Perhaps key here is the use of the word “unfortunately” which signifies their view that the current Mayo/Alice framework is not a good one. The Justices go on to state “Moreover, the claims here are not abstract. There is nothing abstract about performing actual physical steps on a physical material”. 

Circuit Judge DYK restated the courrent test for patent ineligibility under the Mayo decision. First, we determine whether the claims at issue are directed to a patent ineligible conecpt. Second, one looks to determine whether the method amounts to a general instruction to apply routine, conventional techniques. This two step test was confirmed in Alice Corp to distinguishing patents that claims laws of nature, natural phenomena, and abstract ideas from those that claim patent eligible applications of those concepts. First, we determine whether the claims at issue are directed to one of those patent ineligible concepts and if so, we then ask, what else is there in the claims? The process is described as a two step analysis as a search for an inventive concept –an element or combination of elements that is sufficient to ensure that the patent in practice aomunts to significantly more than a patent upon the ineligible concept itself. Applying the test to Ariosa, DYK stated that the Court had no other alternative but to find the claims ineligible. For, the claims are generally directed to detecting the presence of a naturally occuring thing or a natural phenomenon, cffDNA in materanl plasma or serum. Second, the method amounted to a general instruction to apply routine, conventional techniques when seeking to detect cffDNA. 

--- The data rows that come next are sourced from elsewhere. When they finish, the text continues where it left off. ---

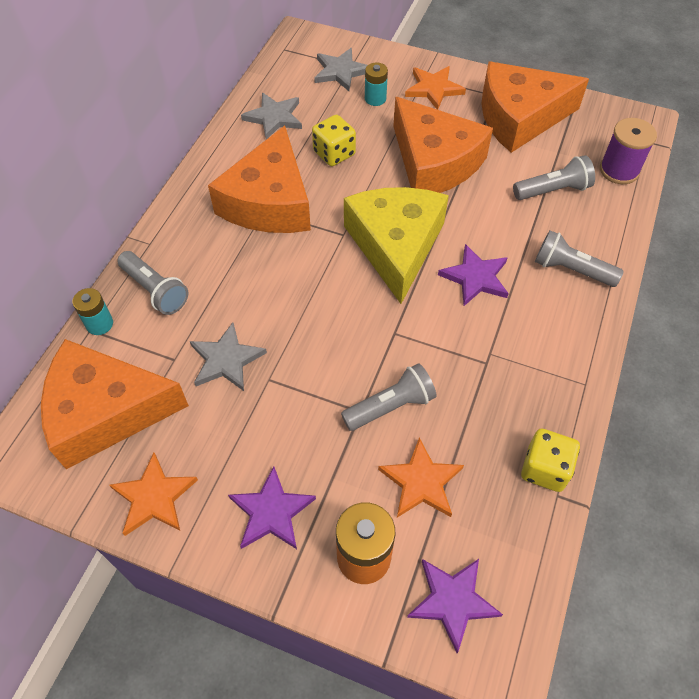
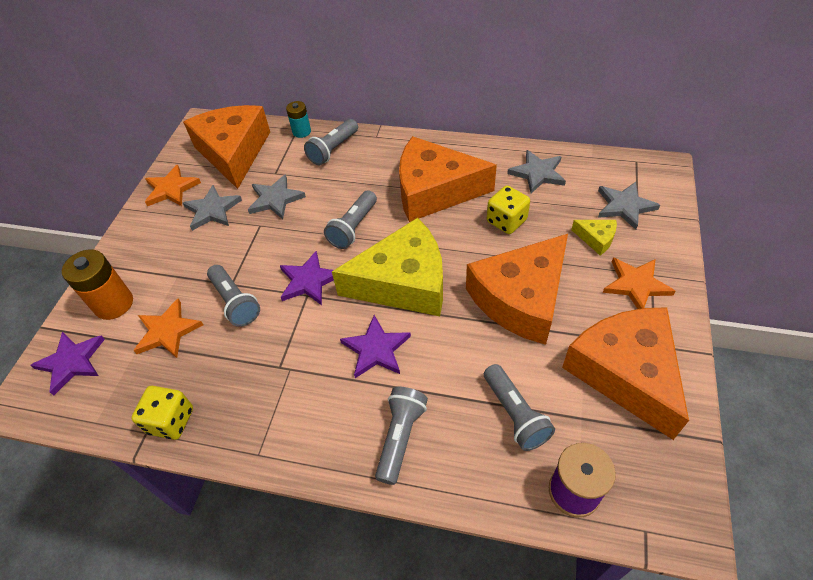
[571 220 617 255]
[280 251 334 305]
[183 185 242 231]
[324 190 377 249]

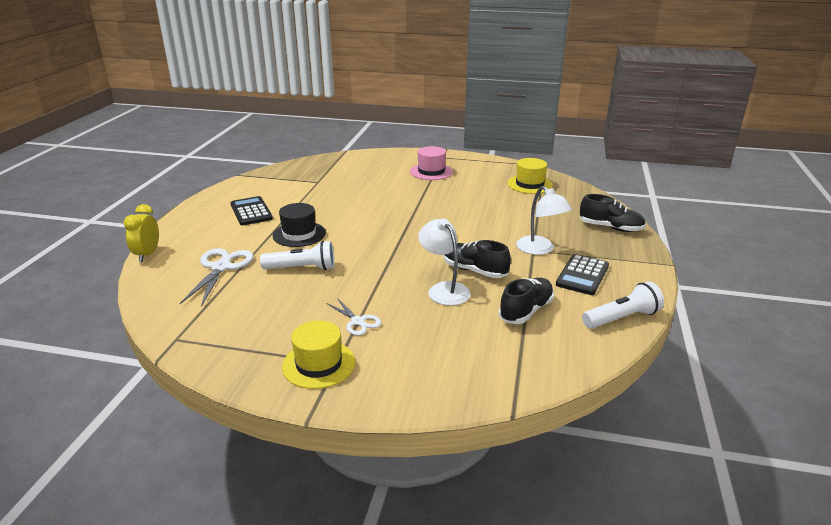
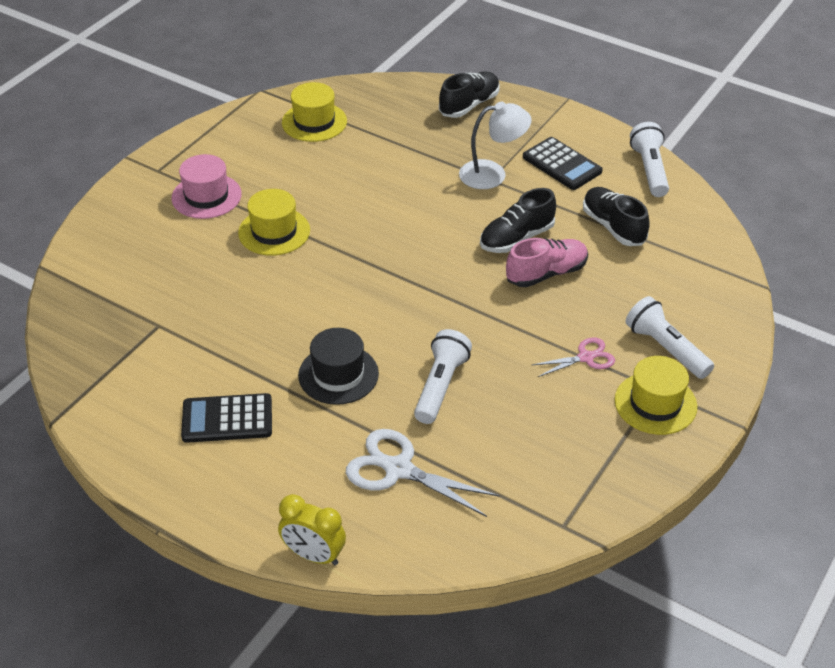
[506 238 588 287]
[532 338 615 377]
[238 189 310 256]
[626 296 714 379]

However, DYK noted that the Mayo/Alic fraemwork words well when the law of nature in question is well known and longstanding, as was the situation in Mayo. or in respect to abstract ideas such as claims to business methods and other processes that merely organize human activity asin Alice. But DYK stated that Mayo is problematic insofar as it concludes that inventive concept cannot come from discovering something new in nature (e.g., identificaiton of a previously unkown natural relationship or property). DYK stated that in his view, Mayo did not fully take into account the fact that an inventive concept can come not just from creative, unconventional applicaiton of a natural law, but also from the creativity and novelty of the discovery of the law itself. DYK further stated that the Mayo decision may not be entirely consistent with the Supreme Court’s decision in Myriad wehre the patent applicant discovered a previously unkown natural phenomenon: the sequences of the BRCA1 and BRCA2 genes and their connection with cancer. While the Court found ineligible Myraid’s claims to naturally occurring gDNA sequences, it suggested that new applications of knowledge about the BRCA1 and BRCA2 genes could generally be eligible with reference to claim 21 of the US Patent No. 5,753,441. Myriad thus appeared to recognize that an inventive concept can sometimes come from discovery of an unkown natural phenomenon, not just from unconventional application of a phenomenon. As Myriad emphasized, the first party with knowledge of a law of nature, natural phenomenon, or abstract idea should be in an excellent position to claim applications of that knowledge.

Finally, the dissenting opinion from Justic Newman points to a second possibility which may occur in the future with the Supreme Court –that in fact the claims to Ariosa Diagnostics are entirely consistent with the current framework of Mayo. Newman noted that Mayo recognized the principle that patent eligibility is not disabled when science is put to practical use, stating that “a new way of using an existing drug” is patent eligible. Similarly in Myriad Genetics, the Court stated that “this case does not involve patents on new applicaitons of knowledge about BRCA1 and BRCA2 genes” and further explained with respect to its holding “we merely hold that genes and the information they encode are not patent eligible under seciton 101 simply because they have been isolated from the surrounding genetic material”. Newman pointed out that in Ariosa, the inventors are not claiming the scientific fact of the discovery of paternal DNA in the blood of a pregnant woman; they are claiming the discovery and development of a new diagnostic method of using this information which all recognized as a “breakthrough”.